As of today, one week in, I can see the beginnings of what are sure to be some good stories. On the first day of school last week, I asked my students to fill out surveys and write down any questions or thoughts they had for me. I barely know them yet, but it's a beginning. Just from the survey snapshot below, I know this senior is so worried about doing things wrong that he answered number 18 by referring to me as both ma'am and sir (I'm really not sure how to take that). I also know no one has ever effectively taught him how to spell "ma'am," but I also know that his mama probably taught him to be respectful because he wrote it out anyway. Then there's number 17, where I asked what he wants to learn about and he wrote, "Really just what all out there in the world." That's what makes teenagers amazing; they are open to anything. The whole world is still unexplored for them and they are so excited to experience it...

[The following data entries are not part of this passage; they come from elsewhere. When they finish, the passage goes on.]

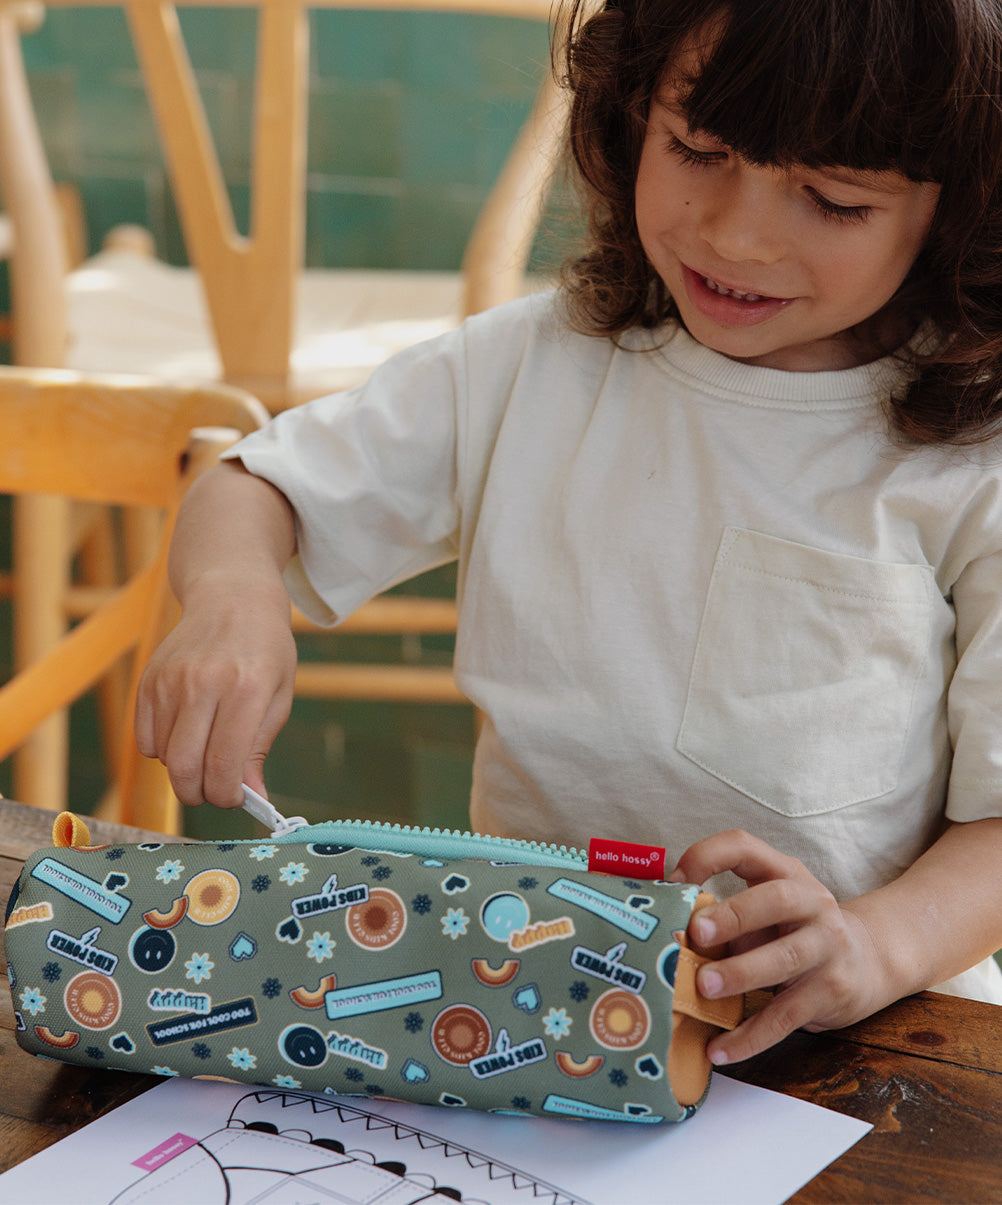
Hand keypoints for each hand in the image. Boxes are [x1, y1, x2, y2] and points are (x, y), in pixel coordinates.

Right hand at [134, 576, 296, 808]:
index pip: (223, 765)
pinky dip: (162, 750)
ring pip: (164, 757)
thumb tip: (253, 797)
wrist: (232, 596)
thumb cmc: (264, 650)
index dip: (227, 795)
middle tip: (214, 792)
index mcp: (246, 690)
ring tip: (205, 753)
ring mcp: (170, 681)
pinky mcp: (148, 680)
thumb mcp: (279, 695)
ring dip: (183, 770)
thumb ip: (259, 748)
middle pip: (185, 767)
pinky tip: (186, 732)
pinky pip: (145, 739)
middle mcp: (203, 684)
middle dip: (199, 794)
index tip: (235, 799)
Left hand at [669, 829, 886, 1064]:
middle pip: (777, 899)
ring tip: (704, 988)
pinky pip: (787, 1016)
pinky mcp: (831, 991)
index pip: (746, 846)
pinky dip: (752, 1036)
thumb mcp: (767, 909)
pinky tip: (720, 1048)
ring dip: (741, 974)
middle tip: (696, 933)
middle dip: (734, 916)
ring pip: (784, 959)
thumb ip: (728, 915)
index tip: (676, 881)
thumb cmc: (795, 929)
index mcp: (786, 872)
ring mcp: (828, 947)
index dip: (708, 856)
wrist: (868, 960)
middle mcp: (813, 903)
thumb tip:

2015-08-16-1439692069-8533797-page.jpg

... but they are also really, really scared:

2015-08-16-1439692760-7297670-cry2.jpg

Luckily, I brought in my old college couch for them to cry on when needed, and we will all get through this year together -- and hopefully all be a little bit wiser for having done so:

2015-08-16-1439692923-6856315-couch2.jpg

Teaching is, at its core, just the act of listening and learning. There is a great deal to be learned from teenagers, and I hope you will allow me to share what I learn from them this year with you!